## Required tasks
1) Duplicate a passage from the thread on querying vector data without loading it into memory. Begin at the words "Jonathan Greenberg jgrn" and stop after "large vector databases)".
2) Answer these questions about the thread on querying vector data without loading it into memory:
(a) Which package is said to make it easy to install the sqlite executable?
(b) According to Tim Keitt, which is generally faster, sqlite or postgresql?
(c) What does the second stipulation require of the format?
3) Continue the thread on querying vector data without loading it into memory, starting right after its last sentence.

## Exercise text
══════

[R-sig-Geo] Current options for creating/querying vector data WITHOUT loading them into memory?

Jonathan Greenberg jgrn at illinois.edu
Fri Jan 17 19:56:31 CET 2014


Across all vector formats, which do you think would be a good
intermediate between in-memory Spatial* and PostGIS?  I'd put a few
stipulations:
1) The format should be open source and supported by existing APIs (OGR/rgeos)
2) It should be portable (file-based)
3) It should be "scalable" (able to support arbitrarily large vector databases)

Cheers!

--j

On Thu, Jan 16, 2014 at 2:49 PM, Tim Keitt <tkeitt at utexas.edu> wrote:
>
>
>
> On Thu, Jan 16, 2014 at 1:40 PM, Jonathan Greenberg <jgrn at illinois.edu>
> wrote:
>>
>> I've wondered if it would be possible to do something like what Robert
>> did with the raster() package, where the analysis (read/write) was
>> being done on-demand on the data rather than entirely in-memory.
>> Vector data is, of course, much more complicated to come up with
>> elegant solutions than raster data, but I think some basic
>> functionality would be great.  Perhaps spatialite as a backbone (since
>> you can easily install sqlite executable via the Rsqlite package, and
>> there is a now-abandoned but available code base in
>> http://cran.r-project.org/web/packages/SQLiteMap/ (I spoke to the
>> developer who said he won't be updating it) that might allow for a
>> relatively easy cross-platform install of the spatialite addon.
>> Something that would fill in the gap between the Spatial* classes
>> (which won't scale to large datasets) and PostGIS (which requires much
>> more complex installation requirements)?
>>
>> How does spatialite perform in terms of large queries?  I imagine not
>> as well as PostGIS, but does it at least scale memory-wise on most
>> standard queries?
>
>
> I've not used it. Generally sqlite is faster than postgresql but not as
> reliable. I just don't want to learn another syntax variation. Utilizing
> spatial indices for example in spatialite requires explicit modification of
> your SQL queries. There is no automatic index queries based on the planner
> as in postgresql. But its a very useful tool as you can do everything out of
> a single file on disk.

══════

## Source data
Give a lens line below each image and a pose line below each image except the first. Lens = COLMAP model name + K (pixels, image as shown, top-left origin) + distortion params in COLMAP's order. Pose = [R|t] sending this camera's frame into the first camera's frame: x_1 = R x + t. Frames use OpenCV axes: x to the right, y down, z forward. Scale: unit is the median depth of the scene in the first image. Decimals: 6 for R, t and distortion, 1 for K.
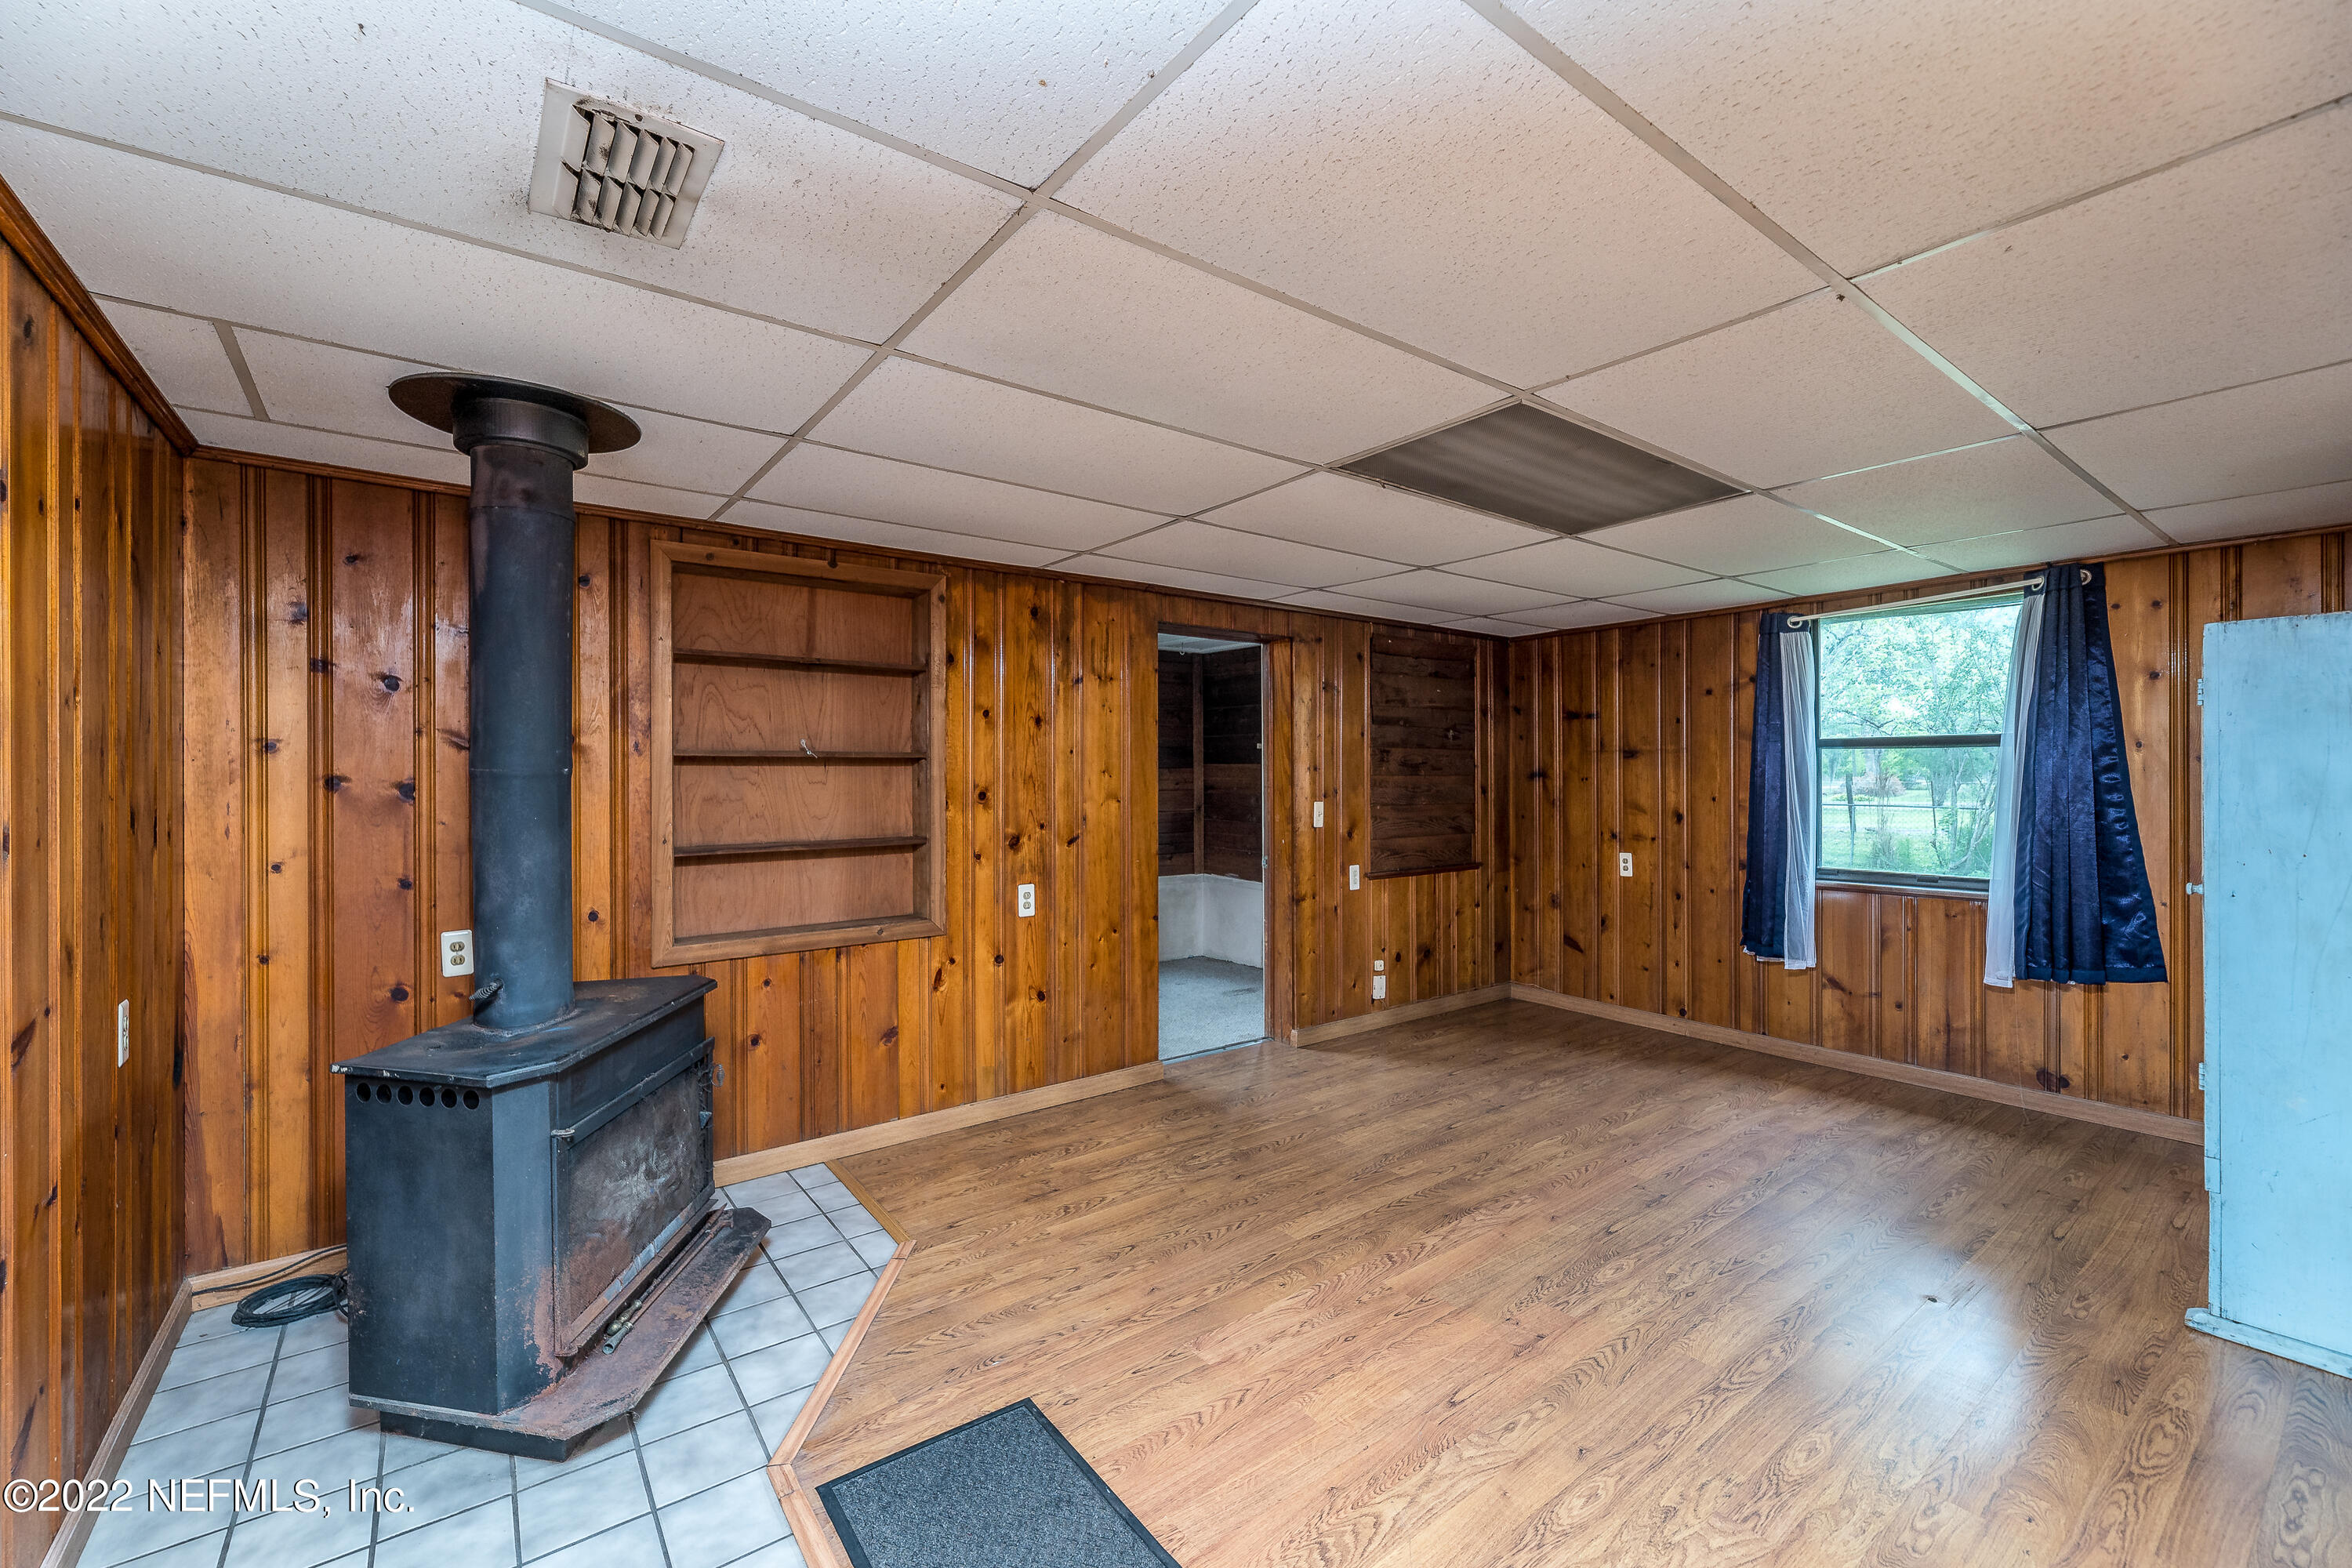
lens RADIAL K [[943.4, 0, 1183.3], [0, 943.4, 777.6], [0, 0, 1]] dist [0.000159, -0.000182]
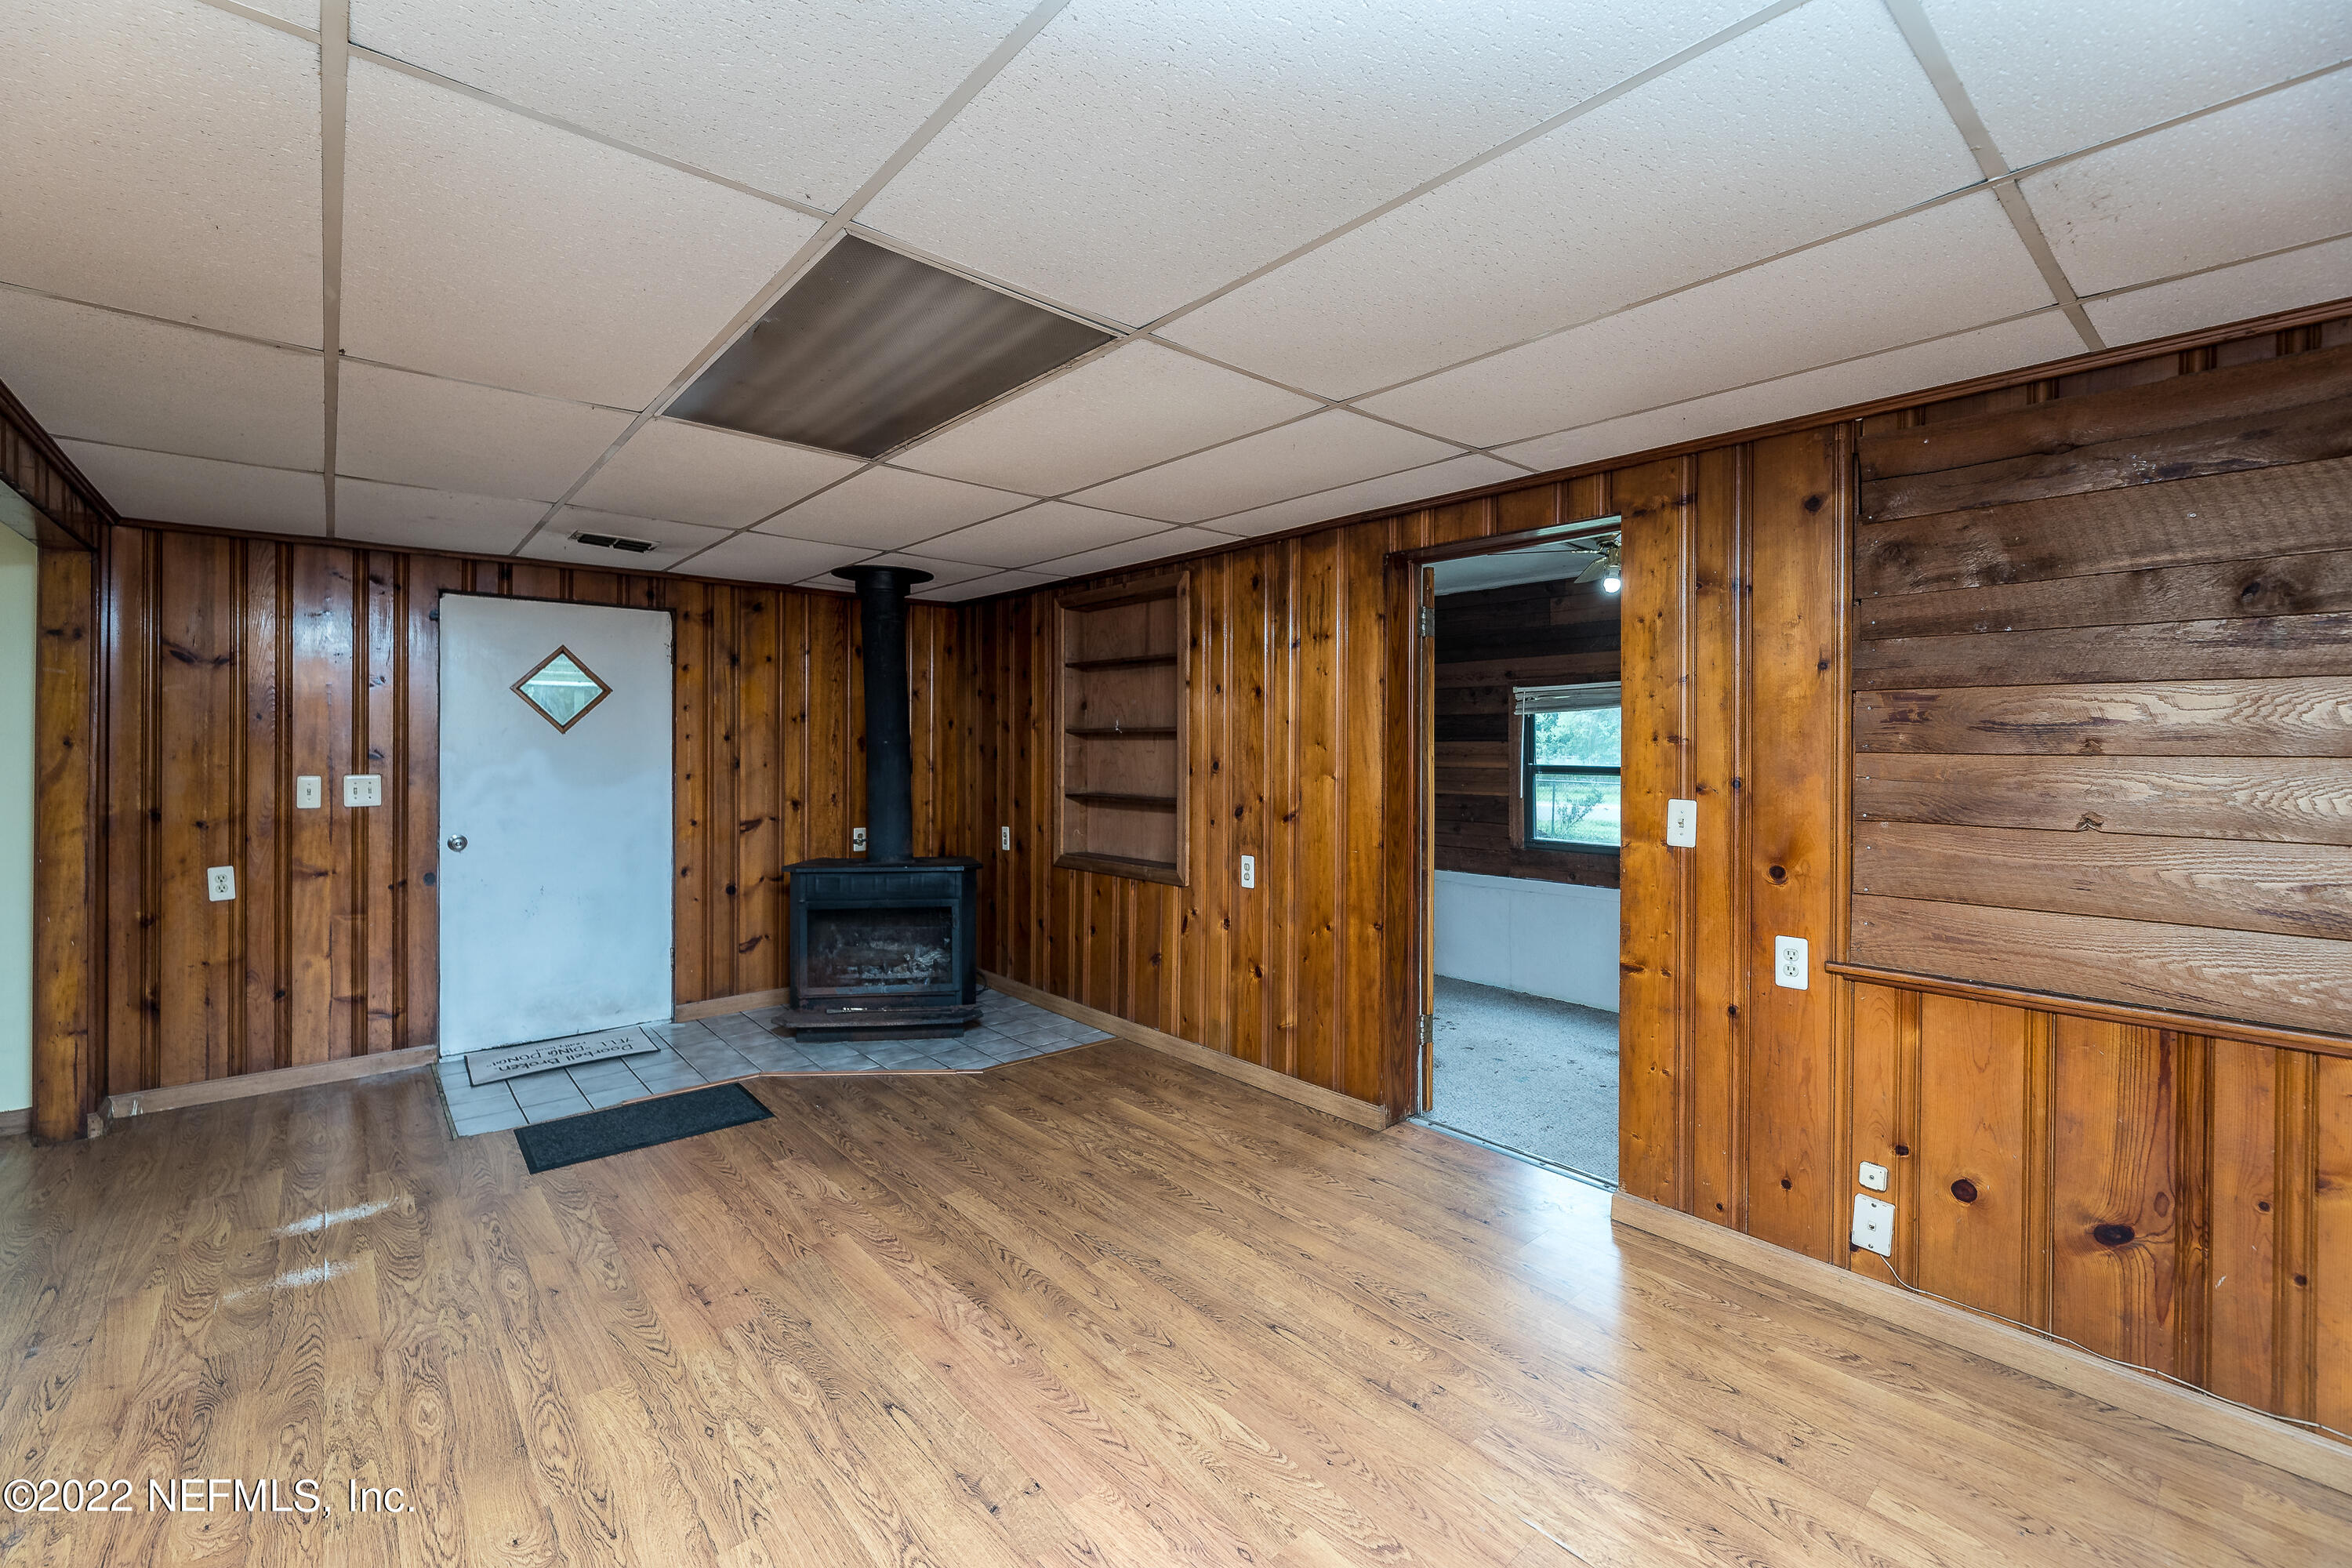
lens RADIAL K [[986.8, 0, 1176.4], [0, 986.8, 745.0], [0, 0, 1]] dist [-0.001144, 0.000461]
pose [[0.068021, 0.003661, -0.997677, 0.997080], [-0.007331, 0.999968, 0.003170, -0.008056], [0.997657, 0.007099, 0.068045, 0.970675]]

══════

## Responses by task
1)
Jonathan Greenberg jgrn at illinois.edu
Fri Jan 17 19:56:31 CET 2014


Across all vector formats, which do you think would be a good
intermediate between in-memory Spatial* and PostGIS?  I'd put a few
stipulations:
1) The format should be open source and supported by existing APIs (OGR/rgeos)
2) It should be portable (file-based)
3) It should be "scalable" (able to support arbitrarily large vector databases)

2)
(a) The Rsqlite package.
(b) Sqlite.
(c) It should be portable (file-based).

3)
>
> THK
>
>>
>>
>> --j
>>
>> On Thu, Jan 16, 2014 at 1:14 PM, Tim Keitt <tkeitt at utexas.edu> wrote:
>> >
>> >
>> >
>> > On Thu, Jan 16, 2014 at 1:09 PM, Barry Rowlingson
>> > <b.rowlingson at lancaster.ac.uk> wrote:
>> >>
>> >> Well, back when I wrote 'rmap' I abstracted out the storage of the
>> >> data from the data object... So your object in R could represent a
>> >> subset of a shapefile, and the code only grabbed that chunk of the
>> >> shapefile when it was needed, for example to plot (the R object was
>> >> basically the name of the shapefile plus a selection vector).
>> >>
>> >> Then we threw that code out and sp classes were born!
>> >>
>> >>  I've often thought about restoring some of this kind of
>> >> functionality, but R's object-oriented classes just frustrate me. Its
>> >> not so simple to build a superclass of sp class objects. Or maybe it
>> >> is now? For some value of 'simple'...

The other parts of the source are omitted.